Mark Dalton and Jeff Huss celebrate the merits of buying in bulk atop a 50-log score of red spruce in 2004—a purchase they’ve used to meet their brace-wood needs for years since.
In the first installment on this topic [“The Challenges of Wood Sourcing,” December 2016], I focused on some of the current challenges small-scale manufacturers face when sourcing tonewoods for guitar backs and sides. This month, we’ll be looking into top woods. Like back and side woods, some top woods are harder to find in the best grades, but many are still readily available and show no signs of not being so any time soon.
Sitka spruce. One of the more common and versatile top woods is good ol’ Sitka. Sitka remains one of the top dogs for reasons of tone and beauty, but also because we can still get it in very stiff and tight-grained sets. The main reason for this is the sheer size of the Sitka tree. They tend to grow very tall and straight, and in many places still grow to a large diameter. Because Sitka trees are often larger and straighter than other species, they also tend to exhibit less runout in top sets. (Runout is when a top looks darker on one side than the other, and then flips this shade when viewed from the other direction.) As far as supply goes, it seems that Sitka is pretty secure for the near future.

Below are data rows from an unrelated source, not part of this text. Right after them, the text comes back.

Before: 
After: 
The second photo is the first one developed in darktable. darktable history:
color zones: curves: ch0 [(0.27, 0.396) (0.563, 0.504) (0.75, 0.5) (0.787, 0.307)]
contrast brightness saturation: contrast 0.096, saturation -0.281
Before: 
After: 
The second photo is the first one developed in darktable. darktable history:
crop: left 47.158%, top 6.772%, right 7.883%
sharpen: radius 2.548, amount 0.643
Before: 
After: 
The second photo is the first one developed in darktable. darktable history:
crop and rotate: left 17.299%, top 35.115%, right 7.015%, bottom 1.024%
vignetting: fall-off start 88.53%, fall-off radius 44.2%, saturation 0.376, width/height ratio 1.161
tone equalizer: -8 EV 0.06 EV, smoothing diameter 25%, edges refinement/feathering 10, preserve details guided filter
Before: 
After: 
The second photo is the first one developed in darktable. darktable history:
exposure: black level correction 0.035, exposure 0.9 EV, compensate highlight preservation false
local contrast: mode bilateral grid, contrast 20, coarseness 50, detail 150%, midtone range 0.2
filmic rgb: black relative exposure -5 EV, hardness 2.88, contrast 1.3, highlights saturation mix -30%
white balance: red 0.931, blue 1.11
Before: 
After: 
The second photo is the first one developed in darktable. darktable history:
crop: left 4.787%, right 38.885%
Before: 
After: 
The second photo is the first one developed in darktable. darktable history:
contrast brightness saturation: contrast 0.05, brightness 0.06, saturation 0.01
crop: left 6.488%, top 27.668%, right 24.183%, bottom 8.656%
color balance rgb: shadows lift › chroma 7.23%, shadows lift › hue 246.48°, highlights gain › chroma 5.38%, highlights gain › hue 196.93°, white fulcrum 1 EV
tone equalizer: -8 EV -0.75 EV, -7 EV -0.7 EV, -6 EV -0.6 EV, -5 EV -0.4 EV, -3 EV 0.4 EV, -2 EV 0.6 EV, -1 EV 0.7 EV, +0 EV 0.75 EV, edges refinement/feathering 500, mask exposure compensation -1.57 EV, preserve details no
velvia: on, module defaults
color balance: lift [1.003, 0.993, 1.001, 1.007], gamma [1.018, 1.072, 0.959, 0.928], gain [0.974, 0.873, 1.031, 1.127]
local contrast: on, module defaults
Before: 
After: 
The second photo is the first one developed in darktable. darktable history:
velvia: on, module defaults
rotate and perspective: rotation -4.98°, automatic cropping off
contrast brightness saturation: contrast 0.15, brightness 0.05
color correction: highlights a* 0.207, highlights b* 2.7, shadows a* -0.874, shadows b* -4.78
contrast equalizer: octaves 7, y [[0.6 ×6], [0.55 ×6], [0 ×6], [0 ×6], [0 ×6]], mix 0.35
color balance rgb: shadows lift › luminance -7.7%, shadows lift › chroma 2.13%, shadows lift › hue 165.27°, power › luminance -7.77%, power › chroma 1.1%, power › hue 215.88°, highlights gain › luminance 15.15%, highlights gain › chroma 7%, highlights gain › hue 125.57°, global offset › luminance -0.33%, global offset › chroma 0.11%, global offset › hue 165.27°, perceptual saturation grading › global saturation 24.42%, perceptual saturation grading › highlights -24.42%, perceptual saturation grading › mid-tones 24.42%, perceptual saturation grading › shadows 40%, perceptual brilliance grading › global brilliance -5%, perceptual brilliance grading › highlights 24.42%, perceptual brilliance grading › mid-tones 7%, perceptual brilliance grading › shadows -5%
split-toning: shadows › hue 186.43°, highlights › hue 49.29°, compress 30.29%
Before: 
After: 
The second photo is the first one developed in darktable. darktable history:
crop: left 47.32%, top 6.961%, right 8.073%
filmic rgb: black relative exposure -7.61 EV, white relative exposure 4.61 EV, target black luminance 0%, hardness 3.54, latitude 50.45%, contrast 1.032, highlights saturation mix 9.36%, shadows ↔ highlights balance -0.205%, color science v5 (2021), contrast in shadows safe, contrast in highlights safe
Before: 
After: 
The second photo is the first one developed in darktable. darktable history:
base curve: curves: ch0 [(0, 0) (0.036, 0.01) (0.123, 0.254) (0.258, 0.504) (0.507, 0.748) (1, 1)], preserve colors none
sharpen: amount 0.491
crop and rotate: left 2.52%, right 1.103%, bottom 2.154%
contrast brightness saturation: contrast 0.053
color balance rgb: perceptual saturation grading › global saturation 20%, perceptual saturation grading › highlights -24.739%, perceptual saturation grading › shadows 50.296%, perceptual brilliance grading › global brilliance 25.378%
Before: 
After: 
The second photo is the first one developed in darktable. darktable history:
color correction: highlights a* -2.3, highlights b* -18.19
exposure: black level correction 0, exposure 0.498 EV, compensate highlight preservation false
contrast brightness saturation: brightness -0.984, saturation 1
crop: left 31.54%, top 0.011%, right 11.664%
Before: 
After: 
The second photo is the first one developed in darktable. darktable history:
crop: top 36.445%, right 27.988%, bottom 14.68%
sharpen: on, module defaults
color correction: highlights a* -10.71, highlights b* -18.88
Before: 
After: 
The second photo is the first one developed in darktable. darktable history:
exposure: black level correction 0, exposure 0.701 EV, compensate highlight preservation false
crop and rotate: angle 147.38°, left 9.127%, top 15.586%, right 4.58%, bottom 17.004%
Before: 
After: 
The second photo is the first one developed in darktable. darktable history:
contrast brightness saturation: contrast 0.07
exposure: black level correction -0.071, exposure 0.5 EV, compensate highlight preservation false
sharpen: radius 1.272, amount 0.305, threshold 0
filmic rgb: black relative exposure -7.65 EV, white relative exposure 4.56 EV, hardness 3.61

Engelmann spruce. I’ve written previously about the tonal qualities of different top woods, so I won’t go into why we choose Engelmann for a guitar top. Insofar as sourcing, this one is a bit trickier. We can still get nice Englemann, but we have to sort through it more than Sitka to find tops that are quartersawn enough to not display runout. While runout in and of itself does not harm the guitar in terms of tone or durability, it can signal that a top is “off quarter” and may not be as stiff as needed—but not always.
Engelmann trees tend to grow in something of a twist, which means a top can be mostly “on quarter” and good and stiff, but will still display runout. The worst part about runout is that we often can’t tell if a top has much of it until the guitar is built and sanded out all the way for finishing. Because of this one issue, I often advise customers to not choose Englemann for a custom build when the appearance of the top is of the utmost importance. So, while we do still have nice Englemann tops available, one should expect to see a bit of the “flop” in the shading and coloration on them.
Red spruce. Often referred to as “Adirondack” spruce, Appalachian red spruce is considered by many to be the holy grail of top woods. Its strength-to-weight ratio is the highest among common tonewood choices. But sourcing for red spruce is spotty at best. The trees were cut to near extinction in the early part of the 20th century, particularly during World War II. A lot of really nice stuff still stands on national forest land, but because cutting isn’t allowed, our suppliers have to find trees growing on private lands to harvest. Add to that the fact that the species only grows above about 4,000 feet and only in the Appalachian mountain chain, and you can see the issues developing.
At Huss and Dalton, we use red spruce for some tops and exclusively for all our bracing. For many years, we’ve used a stash cut from White Top Mountain here in western Virginia that we bought in log form. This spruce was cut from federal land due to an infestation of pine bark beetle that was in some of it. We purchased about 50 logs in 2004 and still have some of that wood as I’m writing this column. Very little of it was suitable for tops, but we’ve had a terrific supply of brace wood for all those years from this one cutting. (I’m also happy to report that the select cutting of this stand worked and the beetle was beaten back from the remaining trees.)
Red spruce trees grow fast, which often makes for very wide grain patterns, and, like Englemann, they tend to grow in a twist, which results in runout appearing. Most of our red spruce these days comes from the Canadian side of the border, and while we have a good supply, we usually reject more red spruce than other top woods—often due to stiffness issues and runout. Going forward, red spruce will continue to be both sought after and hard to get in large quantities.
Italian/German/European spruce. I lumped these together because they are usually the same species—just grown in different countries. Bachmann Tonewoods harvests trees from the Italian Alps that are of the highest quality and the company is a fantastic source for these sought-after tops. German spruce has not been readily available for some time, so getting any tops that are actually German is almost impossible. The good news here is that the Italian wood is as good (if not better) and is of the same species, so we tend to just call it all “European” at this point. We get some terrific tops to use, both of the plain variety and with beautiful bear-claw figuring.
Overall, we are still able to get top-quality tonewoods for guitar tops. With a little common-sense conservation, we should be able to continue to do so for generations to come.